%%

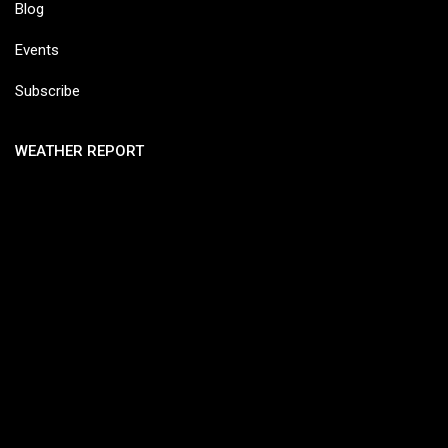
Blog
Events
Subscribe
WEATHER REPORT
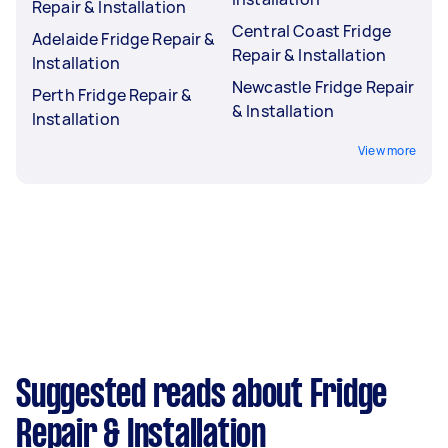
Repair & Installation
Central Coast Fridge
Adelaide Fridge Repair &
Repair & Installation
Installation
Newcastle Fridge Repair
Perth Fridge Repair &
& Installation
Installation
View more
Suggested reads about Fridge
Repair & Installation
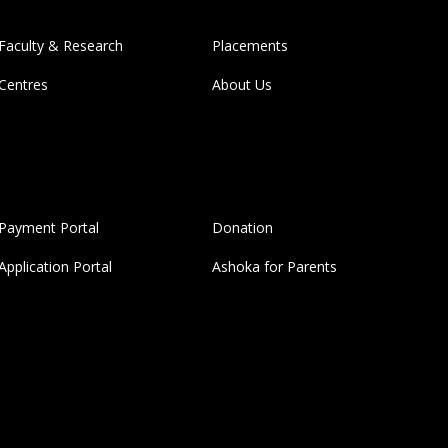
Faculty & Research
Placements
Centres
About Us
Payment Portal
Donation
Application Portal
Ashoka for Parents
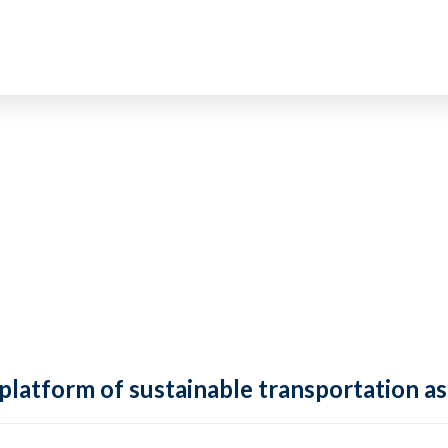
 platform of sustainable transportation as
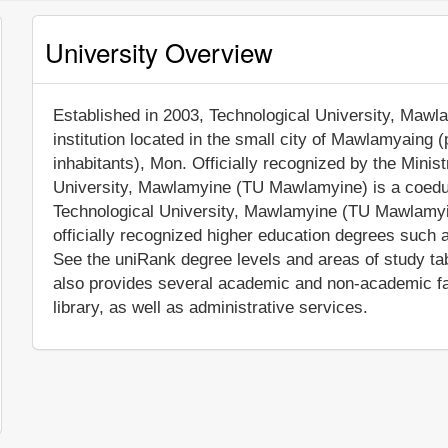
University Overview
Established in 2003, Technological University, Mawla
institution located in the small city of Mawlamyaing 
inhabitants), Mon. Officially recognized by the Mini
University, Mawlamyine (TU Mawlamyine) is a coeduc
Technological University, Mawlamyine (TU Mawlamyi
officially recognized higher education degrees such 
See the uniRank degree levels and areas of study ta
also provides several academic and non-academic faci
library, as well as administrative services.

%%
%%

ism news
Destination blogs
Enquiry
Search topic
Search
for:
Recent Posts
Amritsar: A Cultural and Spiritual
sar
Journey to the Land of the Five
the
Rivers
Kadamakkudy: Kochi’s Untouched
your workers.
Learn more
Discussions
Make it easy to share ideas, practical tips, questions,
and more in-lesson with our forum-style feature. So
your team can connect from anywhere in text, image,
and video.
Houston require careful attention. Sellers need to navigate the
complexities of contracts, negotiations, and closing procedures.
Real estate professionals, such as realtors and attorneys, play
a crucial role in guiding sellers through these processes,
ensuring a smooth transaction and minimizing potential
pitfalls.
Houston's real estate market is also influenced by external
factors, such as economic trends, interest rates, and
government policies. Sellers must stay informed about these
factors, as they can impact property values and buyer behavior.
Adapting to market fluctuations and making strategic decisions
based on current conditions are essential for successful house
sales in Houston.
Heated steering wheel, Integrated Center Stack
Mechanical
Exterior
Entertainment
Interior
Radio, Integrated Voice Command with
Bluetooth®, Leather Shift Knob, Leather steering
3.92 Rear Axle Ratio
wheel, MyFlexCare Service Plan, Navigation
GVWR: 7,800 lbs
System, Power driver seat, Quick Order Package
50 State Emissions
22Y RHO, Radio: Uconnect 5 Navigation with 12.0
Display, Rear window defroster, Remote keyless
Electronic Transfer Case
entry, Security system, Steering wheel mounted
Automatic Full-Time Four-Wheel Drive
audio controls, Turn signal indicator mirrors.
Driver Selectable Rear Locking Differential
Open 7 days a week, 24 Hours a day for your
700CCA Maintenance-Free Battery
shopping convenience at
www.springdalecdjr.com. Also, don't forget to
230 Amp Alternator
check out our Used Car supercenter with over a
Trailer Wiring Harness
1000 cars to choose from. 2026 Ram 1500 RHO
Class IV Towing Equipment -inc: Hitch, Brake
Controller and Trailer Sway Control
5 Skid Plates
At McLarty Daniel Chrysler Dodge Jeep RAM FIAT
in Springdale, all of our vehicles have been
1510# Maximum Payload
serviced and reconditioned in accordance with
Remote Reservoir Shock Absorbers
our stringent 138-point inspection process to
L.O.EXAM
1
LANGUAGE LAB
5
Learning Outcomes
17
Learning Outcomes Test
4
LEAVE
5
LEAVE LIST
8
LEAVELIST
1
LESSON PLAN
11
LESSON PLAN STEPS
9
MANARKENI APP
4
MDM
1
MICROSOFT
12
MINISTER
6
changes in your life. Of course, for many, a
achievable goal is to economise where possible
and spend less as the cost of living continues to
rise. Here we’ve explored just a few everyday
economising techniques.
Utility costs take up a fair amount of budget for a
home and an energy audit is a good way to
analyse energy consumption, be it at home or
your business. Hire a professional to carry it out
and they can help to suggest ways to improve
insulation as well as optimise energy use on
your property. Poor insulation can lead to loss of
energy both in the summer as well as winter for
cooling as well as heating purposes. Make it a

%%
%%

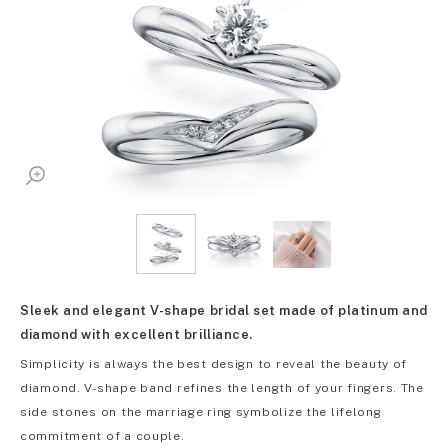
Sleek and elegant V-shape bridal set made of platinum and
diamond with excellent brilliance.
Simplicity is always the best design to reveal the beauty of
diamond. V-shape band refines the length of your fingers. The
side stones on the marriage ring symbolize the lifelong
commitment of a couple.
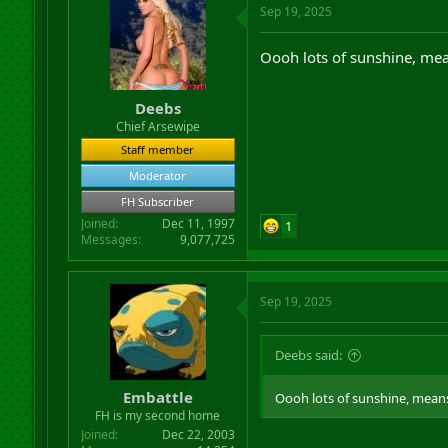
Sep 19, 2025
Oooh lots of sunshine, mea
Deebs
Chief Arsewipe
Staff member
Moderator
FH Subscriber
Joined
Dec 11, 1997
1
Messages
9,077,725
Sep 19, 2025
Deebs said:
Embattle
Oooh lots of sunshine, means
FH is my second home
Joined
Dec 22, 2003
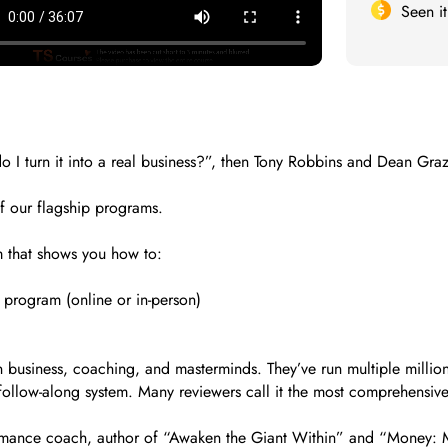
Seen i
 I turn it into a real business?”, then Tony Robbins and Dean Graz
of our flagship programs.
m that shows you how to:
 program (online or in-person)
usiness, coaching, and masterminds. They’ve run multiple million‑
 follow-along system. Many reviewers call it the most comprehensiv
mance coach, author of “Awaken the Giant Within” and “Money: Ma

%%

### What needs to be done
Please state only the number of lines above that hold the string "Make".

### Answer to this exercise
2